QUELLENAUSZUG:

# C++: Was soll ich nur machen?



## A.N.D.I. (6. April 2011)

Hallo liebe Community,

Ich habe vor langer Zeit mit dem Einstieg in C++ begonnen. Ich bin momentan bei Ganzzahlen (so steht es im Buch^^) stehen geblieben. Die Schule hat mich in letzter Zeit davon abgehalten, mich weiter mit Programmierung zu beschäftigen. Nun will ich weiter machen, aber ich habe keinen Plan womit.

Könnt ihr mir eine kleine Starthilfe geben? Welche Aspekte sind für den Anfang wichtig?

zur Info: Ich bin 15 Jahre alt.


----------



## Bauer87 (6. April 2011)

Am besten lernt man Programmieren, wenn man Spaß dabei hat. Sobald du die Grundlagen hast (Schleifen, Bedingungen und Klassen dürften fast reichen), musst du gucken, was du willst. Also z.B. Grafik oder Netzwerk. Achja und: Fange mit nem Texteditor mit Syntax-Highlighting an. Ein IDE (wie Qt Creator oder Visual Studio) verdirbt dich nur, wenn du das schon während der ersten Lernphase benutzt. Sowas ist nur was für größere Projekte.


----------



## A.N.D.I. (7. April 2011)

Danke für deine Antwort. Dann muss ich mich noch mit einigem befassen. Was ist für den Anfang leichter? Grafik oder Netzwerk? Naja, ich bin erstmal für 'ne Weile beschäftigt.


----------



## xEbo (7. April 2011)

Am besten überlegst du dir für verschiedene Kapitel einige Beispielprojekte: Für den Anfang zum Beispiel einen einfachen Taschenrechner auf der Konsole (Bedingungen, Mathematische Operationen, I/O). Danach kann man dann vielleicht ein kleines Schiffe versenken oder ähnliches Programmieren (Klassen etc.).
Dabei lernst du am meißten und hast hinterher auch was zum "anfassen". Die ganzen Minibeispiele aus Büchern sind zwar funktional und anschaulich, machen aber nichts wirklich was hinterher was hermacht


----------



## KingofKingzZ (8. April 2011)

Wenn du dann soweit bist und mit was grafischem anfangen willst, kannst du dir ja mal die SFML anschauen und ein paar kleine Spielchen oder so scheiben.


----------



## A.N.D.I. (8. April 2011)

Danke, für eure Antworten. Vielleicht werde ich mal an diesem Wochenende Zeit haben, um mich damit zu beschäftigen.


----------



## Veriquitas (11. April 2011)

Bauer87 schrieb:


> Am besten lernt man Programmieren, wenn man Spaß dabei hat. Sobald du die Grundlagen hast (Schleifen, Bedingungen und Klassen dürften fast reichen), musst du gucken, was du willst. Also z.B. Grafik oder Netzwerk. Achja und: Fange mit nem Texteditor mit Syntax-Highlighting an. Ein IDE (*wie Qt Creator oder Visual Studio*) verdirbt dich nur, wenn du das schon während der ersten Lernphase benutzt. Sowas ist nur was für größere Projekte.



Wenn man die Funktionen nicht nutzt hat das keine Auswirkung aber du hast schon Recht das es Code zu schreiben vereinfachen kann aber meiner Meinung nach ist es wayne wenn man eh alles einfach haben möchte dann sollte man programmieren nicht lernen ich glaube das drückt es eher aus.


----------



## Bauer87 (12. April 2011)

Ja und nein. Auch Auflösung von Abhängigkeiten ist etwas, das man lernen sollte. Und ein automatischer Compile-Button verbirgt den Blick davor, wie ein Compileraufruf funktioniert. (Letzteren wird man in einem IDE mit Sicherheit nutzen.)


----------

DIE DATEN:
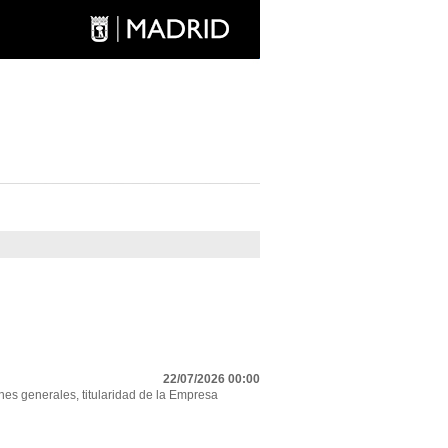
22/07/2026 00:00
nes generales, titularidad de la Empresa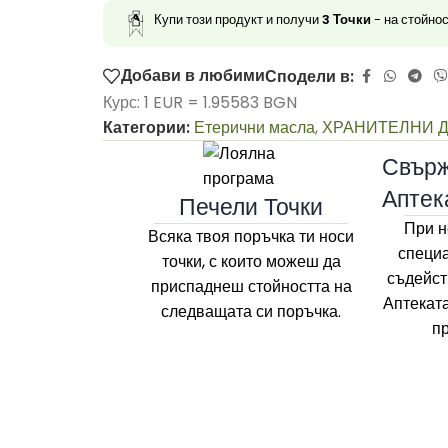
Купи този продукт и получи
3
Точки
- на стойно
Добави в любими
Сподели в:
Курс: 1 EUR = 1.95583 BGN
Категории:
Етерични масла
,
ХРАНИТЕЛНИ 
Свърж
Аптек
Печели Точки
При н
Всяка твоя поръчка ти носи
специа
точки, с които можеш да
съдейст
приспаднеш стойността на
Аптекат
следващата си поръчка.
п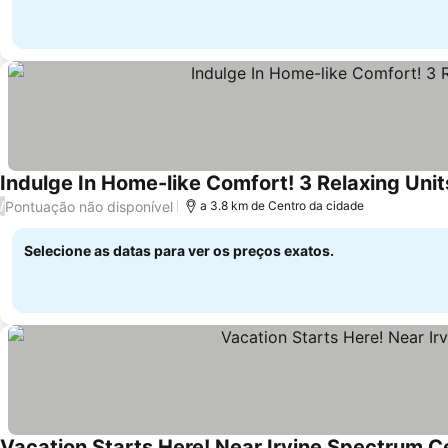
Indulge In Home-like Comfort! 3 Relaxing Unit
Pontuação não disponível
/
a 3.8 km de Centro da cidade
Selecione as datas para ver os preços exatos.
Vacation Starts Here! Near Irvine Spectrum C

AUFGABEN:
a: Nenne alle Benutzernamen, unter denen im Forumsthread zum C++-Einstieg Beiträge stehen.
b: Schreibe bitte aus dem Forumsthread zum C++-Einstieg den Abschnitt von „Wenn man die“ bis „es eher aus.“ wortgetreu ab.
c: Beantworte anhand des Forumsthreads zum C++-Einstieg die folgenden Fragen:
(i) Wie alt ist A.N.D.I. nach eigener Angabe?
(ii) Welches Projekt schlägt xEbo für den Anfang vor?
(iii) Was empfiehlt KingofKingzZ, sich für grafische Projekte anzuschauen?

LÖSUNGEN:
a: A.N.D.I., Bauer87, xEbo, KingofKingzZ, Veriquitas

b:
Wenn man die Funktionen nicht nutzt hat das keine Auswirkung aber du hast schon Recht das es Code zu schreiben vereinfachen kann aber meiner Meinung nach ist es wayne wenn man eh alles einfach haben möchte dann sollte man programmieren nicht lernen ich glaube das drückt es eher aus.

c:
(i) 15 Jahre
(ii) Einen einfachen Taschenrechner auf der Konsole
(iii) Die SFML